As the people of East Timor voted Monday on their future, the International Herald Tribune ran a comment from Hong Kong blaming the West for exacerbating the tragedy by its “romantic passion for encouraging the pettiest of nationalisms, not least that of the 800,000 inhabitants of half a small island in an archipelago populated by 200 million.” The writer, Philip Bowring, said that the West is “in the grip of self-righteous moralising” over preserving colonial boundaries left by the Portuguese. “If the issue here is Timorese identity, why not a chance for independence for all of Timor?” he wrote. “Or is East Timor defined not by geography and its own ethnicity but by its Portuguese past and the backgrounds of its independence activists?” In Australia, the Sydney Morning Herald said in an editorial Monday that, while the vote in East Timor marks a new beginning for the territory, this is also “a day full of foreboding.” The last say over East Timor’s future is with the Indonesians, who must be forced to pay a price for any failure to honor the result of the ballot, it said.
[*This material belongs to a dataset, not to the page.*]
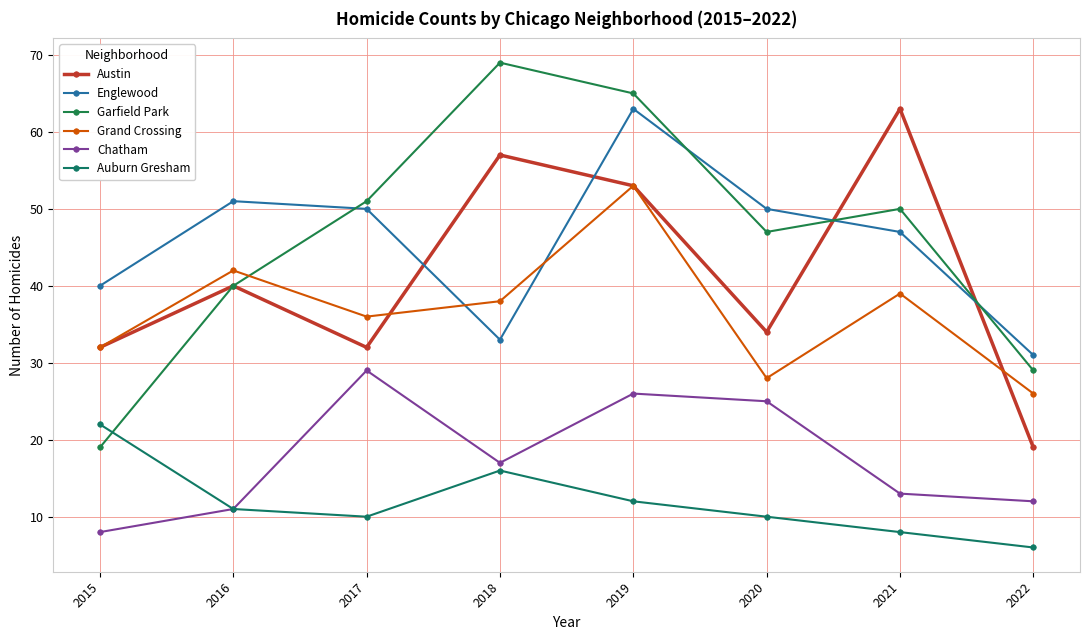

What is the difference between the second highest and second lowest values in the Auburn Gresham series?

8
As the prospects for implementing the Northern Ireland peace agreement remain gloomy, the Times of London attacked the British government for appeasing the Irish Republican Army, which has reportedly “exiled” more than 432 people from the province since the signing of the agreement last year. Calling this “a systematic flouting of state authority, a murderous form of gangsterism by which republicans seek to exert their illegal authority over ‘their’ areas,” the paper said in an editorial: “If one could imagine such a process applied across the British Isles, that would be equivalent of nearly 20,000 people violently evicted from their homes. The methods of Slobodan Milosevic are being practised in the country Tony Blair governs. Peace is mocked in our time.”

On its front page, the Times ran a story about an 8-year-old British boy who astonished the chess world Sunday by becoming the youngest person to beat a grandmaster. David Howell defeated John Nunn, one of the world’s leading chess authorities and a former British champion, in a 10-minute match during an official tournament. Nunn shook the boy’s hand, but then abruptly left the room.